Но еще больший скандал — отказ от идеальной красоты классического искусства и возвращение обнаженных на стадию позирования, на стадию «грустных натурщиков». Поступая таким образом, Муратова обнаруживает искусственность репрезентации. Помещение обнаженных в бытовой контекст (несколько иначе Муратова повторяет тот же опыт в «Чувствительном милиционере», где Толя и Клава бродят голые по квартире — моются, готовят завтрак и т. п.) особенно решительно трансформирует идеализирующую установку, связанную с nu. Обнаженная натура традиционно всегда влекла за собой идеализацию среды, в которой она изображалась. К тому же натурщики Муратовой разрушают автономию нагого тела, устремляя взгляд прямо в глаза зрителю.

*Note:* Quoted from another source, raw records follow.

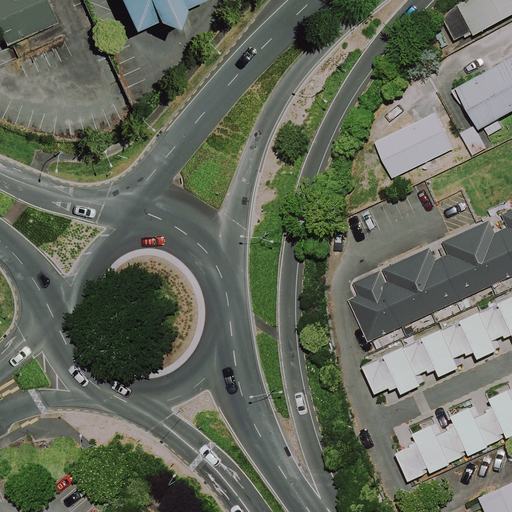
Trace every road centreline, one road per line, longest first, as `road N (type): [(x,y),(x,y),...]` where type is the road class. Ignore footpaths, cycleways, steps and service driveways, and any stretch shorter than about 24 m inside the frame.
road 1 (primary): [(422,0),(344,98),(302,188),(284,309),(297,398),(333,511)]
road 2 (primary): [(376,0),(293,77),(269,116),(236,222),(225,292)]
road 3 (primary): [(146,214),(153,173),(311,0)]
road 4 (primary): [(229,326),(257,427),(310,511)]
road 5 (primary): [(250,511),(202,458),(127,401)]
road 6 (secondary): [(0,171),(137,217)]
road 7 (primary): [(229,326),(208,361),(183,380),(127,401)]
road 8 (primary): [(53,315),(137,217)]
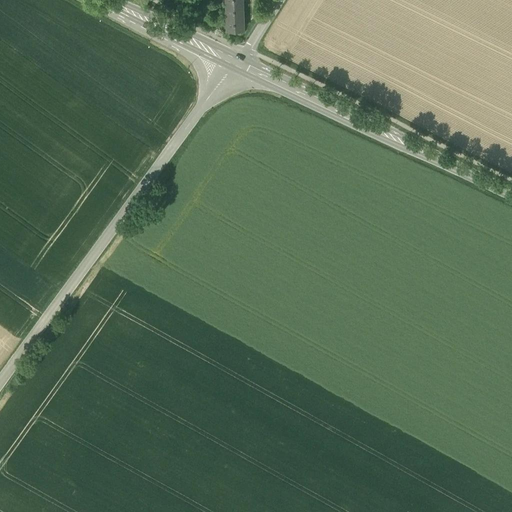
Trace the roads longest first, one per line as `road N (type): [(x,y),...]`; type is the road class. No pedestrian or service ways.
road 1 (unclassified): [(0,382),(202,103)]
road 2 (tertiary): [(284,82),(511,195)]
road 3 (residential): [(98,0),(184,52),(201,75),(202,103)]
road 4 (residential): [(103,0),(234,59)]
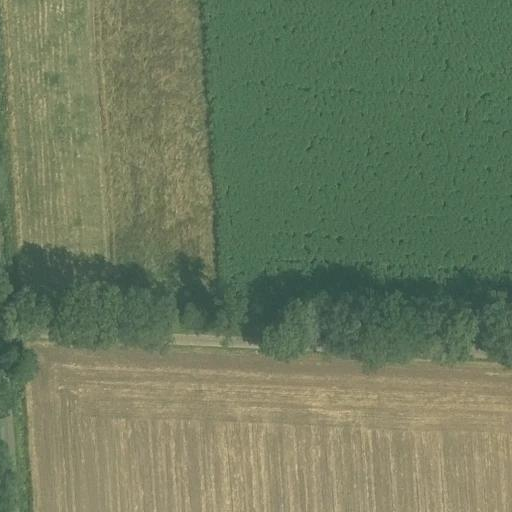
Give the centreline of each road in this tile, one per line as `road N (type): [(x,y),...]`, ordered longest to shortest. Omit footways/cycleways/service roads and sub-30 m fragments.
road 1 (unclassified): [(0,330),(511,354)]
road 2 (residential): [(12,511),(0,341)]
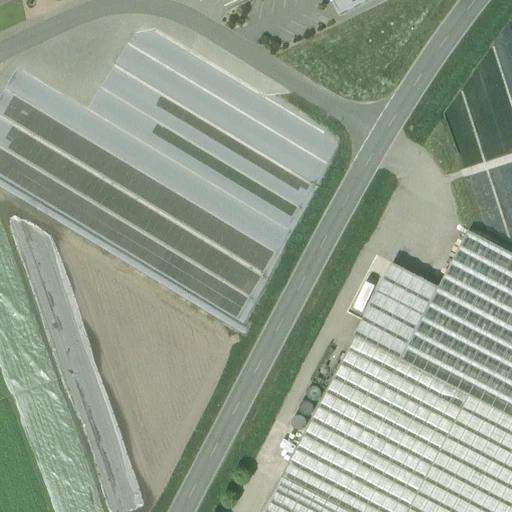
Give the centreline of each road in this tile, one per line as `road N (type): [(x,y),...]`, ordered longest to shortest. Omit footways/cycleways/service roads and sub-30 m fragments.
road 1 (residential): [(382,137),(176,14),(108,8),(0,53)]
road 2 (tertiary): [(182,511),(382,137)]
road 3 (tertiary): [(382,137),(477,0)]
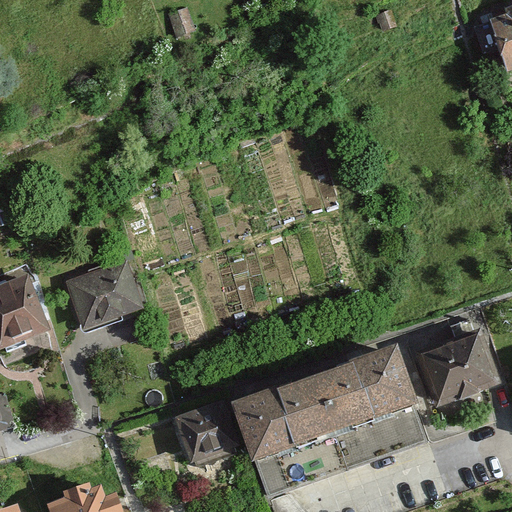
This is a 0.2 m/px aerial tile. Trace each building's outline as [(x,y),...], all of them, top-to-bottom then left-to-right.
[(511,8),(484,17),(500,71),(511,67),(511,8)] [(63,284),(81,331),(141,308),(124,262),(63,284)] [(0,284),(0,344),(44,326),(23,275),(0,284)] [(414,353),(432,406),(496,384),(479,332),(414,353)] [(424,445),(388,344),(174,419),(191,466),(236,450),(241,464),(273,453),(287,493),(424,445)] [(112,511),(104,484),(95,487),(93,480),(50,494),(53,501),(45,503),(48,511),(112,511)]
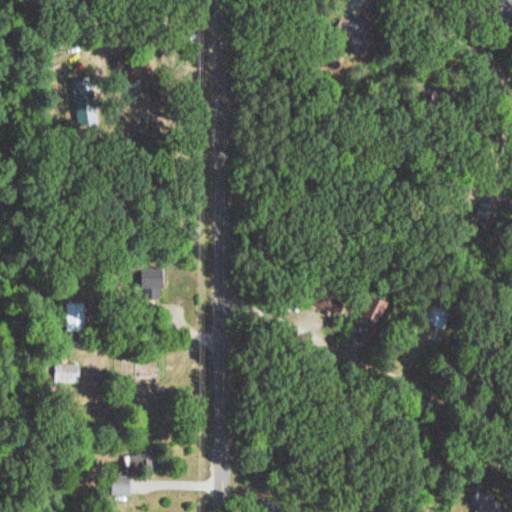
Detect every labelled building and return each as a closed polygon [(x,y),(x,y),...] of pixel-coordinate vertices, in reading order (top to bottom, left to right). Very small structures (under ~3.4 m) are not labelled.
[(156,270),(136,267),(134,288),(153,290),(156,270)] [(345,306),(324,292),(317,303),(338,317),(345,306)] [(446,307),(424,300),(417,323),(439,330),(446,307)] [(83,302),(64,302),(64,331),(83,331),(83,302)] [(52,384),(81,384),(81,364),(52,364),(52,384)] [(157,470),(157,448),(130,448),(130,470),(157,470)] [(112,494),(133,494),(133,476),(112,476),(112,494)] [(470,511),(500,511),(507,502),(486,488),(470,511)]
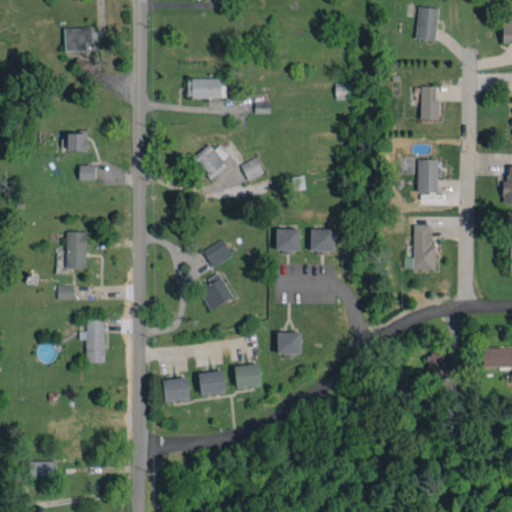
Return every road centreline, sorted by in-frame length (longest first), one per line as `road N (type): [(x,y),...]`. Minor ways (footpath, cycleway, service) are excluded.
road 1 (tertiary): [(140,511),(140,0)]
road 2 (residential): [(140,444),(244,436),(284,417),(361,351),(417,317),(449,306),(511,307)]
road 3 (residential): [(467,305),(473,60)]
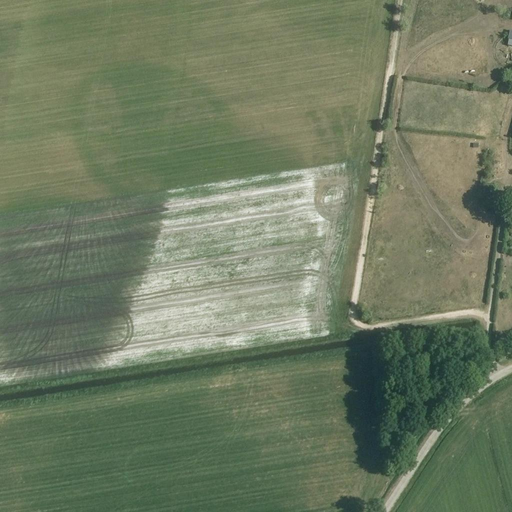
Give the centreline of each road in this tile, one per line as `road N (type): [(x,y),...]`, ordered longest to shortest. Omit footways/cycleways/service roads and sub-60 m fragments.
road 1 (track): [(489,313),(360,326),(351,312),(398,0)]
road 2 (unclassified): [(383,511),(460,403),(511,367)]
road 3 (track): [(489,313),(506,185)]
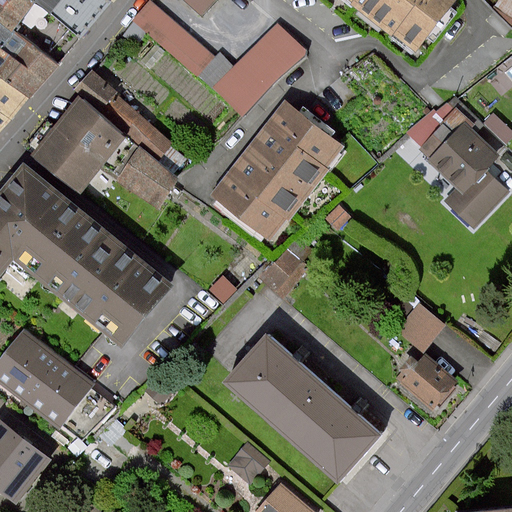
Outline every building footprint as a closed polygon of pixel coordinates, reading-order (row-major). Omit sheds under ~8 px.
[(37,2),(34,0),(0,0),(0,20),(13,31),(28,43),(53,64),(77,34),(37,2)] [(34,0),(37,2),(77,34),(88,21),(105,0),(34,0)] [(183,0),(202,15),(217,0),(183,0)] [(355,0),(354,1),(351,4),(392,35),(393,32),(418,0),(355,0)] [(418,0),(393,32),(416,50),(454,0),(418,0)] [(511,0),(499,0),(495,6),(511,22),(511,0)] [(151,1),(135,20),(213,89),(236,66),(222,53),(217,59),(151,1)] [(0,78),(24,99),(40,80),(47,71),(53,64),(28,43),(13,31),(0,20),(0,78)] [(309,52),(279,24),(236,66),(213,89),(245,116),(309,52)] [(175,144),(97,73),(96,71),(80,89),(159,161),(175,144)] [(0,110),(9,118),(16,108),(24,99),(0,78),(0,110)] [(81,97),(35,156),(83,194),(129,136),(81,97)] [(290,99),(219,193),(272,242),(352,146),(290,99)] [(505,156),(452,102),(415,138),(464,188),(450,201),(478,229),(511,195),(511,187),(493,168),(505,156)] [(0,128),(9,118),(0,110),(0,128)] [(511,138),(511,128),(494,112),(485,122),(508,143),(511,138)] [(118,181),(160,212),(183,180),(141,149),(118,181)] [(8,181),(0,191),(0,274),(14,257),(121,343),(170,284),(22,165),(8,181)] [(353,218),(340,205),(326,219),(339,232),(353,218)] [(319,253),(299,237),(258,277),(287,297),(319,253)] [(225,303),(239,288),(225,275),(211,290),(225,303)] [(419,306),(400,330),(423,348),(442,325),(419,306)] [(23,332),(0,362),(0,380),(59,425),(91,383),(23,332)] [(229,383),(339,478),(378,434),(352,412),(294,362),(267,339),(229,383)] [(409,375),(403,383),(432,409),(456,383),(427,356),(418,365),(411,359),(402,369),(409,375)] [(0,422),(0,487),(17,501),(49,460),(0,422)] [(252,485),(272,462),(249,443),(230,465),(252,485)] [(310,511),(280,486),(257,511),(310,511)] [(81,511),(104,511),(90,501),(81,511)]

Такой взгляд характеризует «Венеру Урбинскую» Тициана, послужившую прототипом для «Олимпии» Эдуарда Мане [239]. Этот взгляд вызывает скандал потому, что вводит обнаженного в пространство зрителя, прорывает невидимую стену, отделяющую зрителя от идеальной репрезентации, и тем самым разрушает эффект эстетической автономности, изолированности идеального тела. Этот эффект выхода из пространства репрезентации в пространство зрителя, опробованный в «Астеническом синдроме», будет систематизирован в «Два в одном» (речь об этом ниже). Отмечу здесь, что в «Олимпии», в которой зрители видели куртизанку, современники обнаруживали явную связь со смертью [240], которая также налицо и в натурщиках Муратовой.